Machine Learning

We offer a range of support for researchers looking to apply machine learning techniques, from the conception of new lines of research to running large-scale models on a high-performance computing cluster on campus, or in the cloud.

Conception

We believe it’s important to have an honest discussion about expectations and limitations before we embark on a new data science adventure. We’re excited about machine learning, and believe that current approaches have much to offer for social science research. At the same time, we’re also aware of the limitations set by the machine learning models, available data, etc.

While the advancement of artificial intelligence in popular culture often seems to be almost indistinguishable from magic - the reality is that we are a long way from a ‘general’ artificial intelligence. That means that (for now, at least) whether your research questions can be answered through the application of machine learning models depends heavily on the type of question, the quality and amount of training data, and the available resources.

We’re more than happy to discuss what machine learning applications may be possible for your research, and what kind of questions - and answers! - you can expect.

Preparing a model

The success of a machine learning model depends heavily on the care and attention with which it is implemented. Data often needs to be cleaned and reshaped, variables may need to be reshaped or combined to create useful and meaningful features, and model parameters will need to be tuned for best results.
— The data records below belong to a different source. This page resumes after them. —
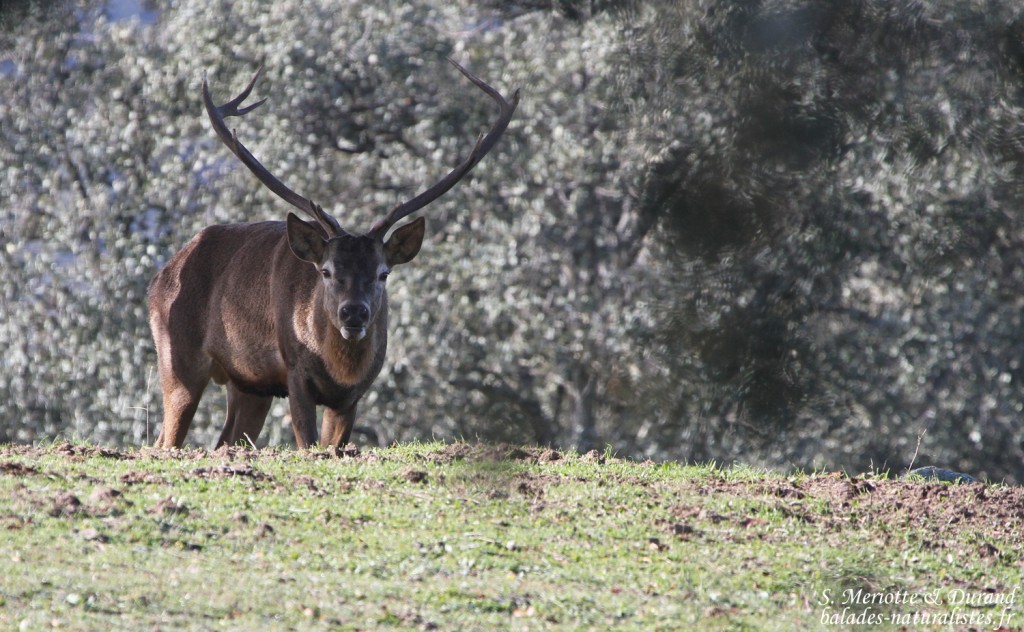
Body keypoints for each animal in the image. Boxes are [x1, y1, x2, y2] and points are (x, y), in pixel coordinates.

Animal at [148, 59, 519, 449]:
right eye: (325, 271)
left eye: (383, 273)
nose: (353, 312)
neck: (339, 371)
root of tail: (159, 276)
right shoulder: (295, 373)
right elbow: (307, 443)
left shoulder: (352, 396)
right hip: (177, 359)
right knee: (163, 441)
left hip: (249, 384)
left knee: (223, 441)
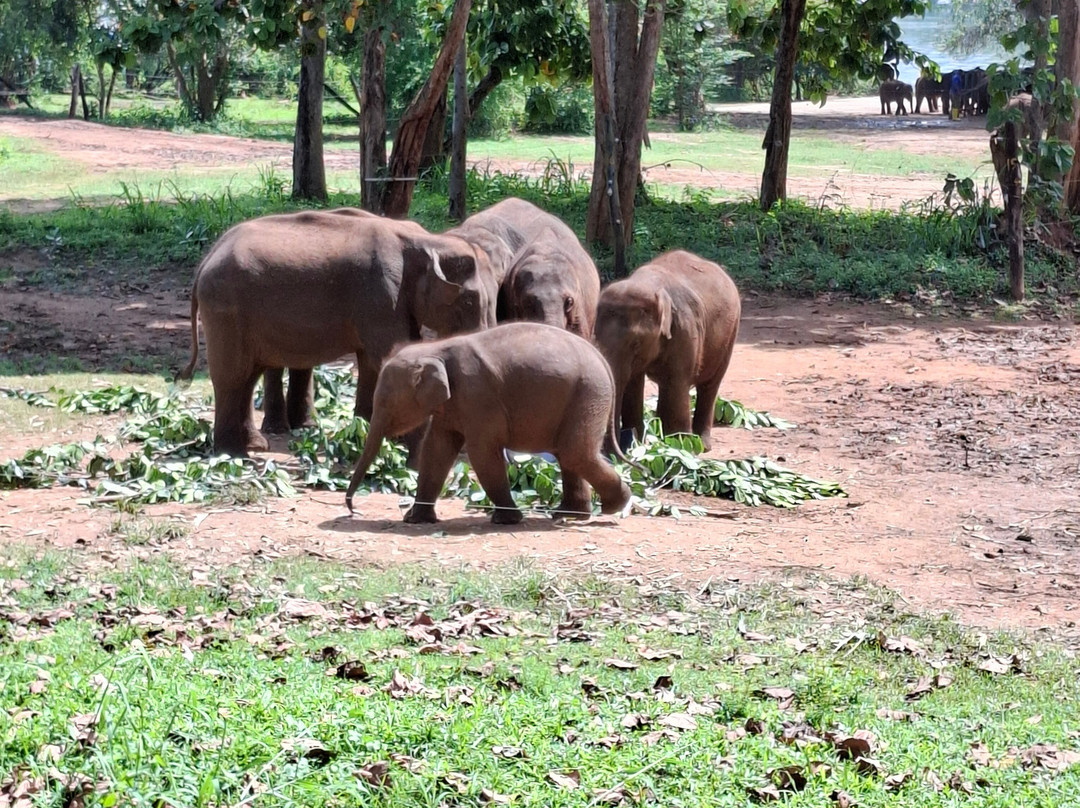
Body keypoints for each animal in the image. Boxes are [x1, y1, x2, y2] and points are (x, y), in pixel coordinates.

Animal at [177, 209, 496, 456]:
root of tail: (206, 260)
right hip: (226, 310)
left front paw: (366, 432)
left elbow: (372, 362)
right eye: (469, 301)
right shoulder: (381, 294)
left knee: (247, 375)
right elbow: (387, 354)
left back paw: (253, 446)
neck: (428, 239)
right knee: (234, 376)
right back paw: (233, 455)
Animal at [345, 322, 633, 525]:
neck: (435, 348)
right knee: (567, 453)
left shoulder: (477, 395)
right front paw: (416, 520)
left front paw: (506, 520)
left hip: (588, 394)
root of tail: (602, 359)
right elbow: (437, 450)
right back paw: (569, 514)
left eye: (385, 402)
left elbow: (482, 452)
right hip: (581, 398)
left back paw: (613, 506)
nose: (353, 510)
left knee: (575, 453)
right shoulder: (453, 405)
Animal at [594, 250, 741, 452]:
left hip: (730, 334)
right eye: (595, 337)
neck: (646, 283)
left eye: (636, 343)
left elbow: (678, 381)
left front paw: (681, 446)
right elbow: (633, 383)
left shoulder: (685, 328)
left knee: (708, 385)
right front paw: (635, 442)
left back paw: (701, 445)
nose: (612, 452)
Each of these steps relies on both technical expertise as well a deep understanding of the subject matter. As such, we believe it is important to have an ongoing conversation between BDSi data science experts and researchers throughout a data science research project.

Depending on your needs, BDSi can act as a consultant for particularly complex models, or help you think through your entire model from design to implementation.

Running a model

BDSi has access to the high-performance computing cluster hosted by the EEMCS (EWI) faculty, allowing us to run large machine learning models on-premise. Alternatively, we can also help you run models in a virtual research environment such as the ones offered by LISA.

Interpreting model & results

In many cases, being able to interpret the model is as important as the accuracy of the model itself. We can help you get an intuitive understanding of the model and its’ results, and create visualizations to communicate with your audience.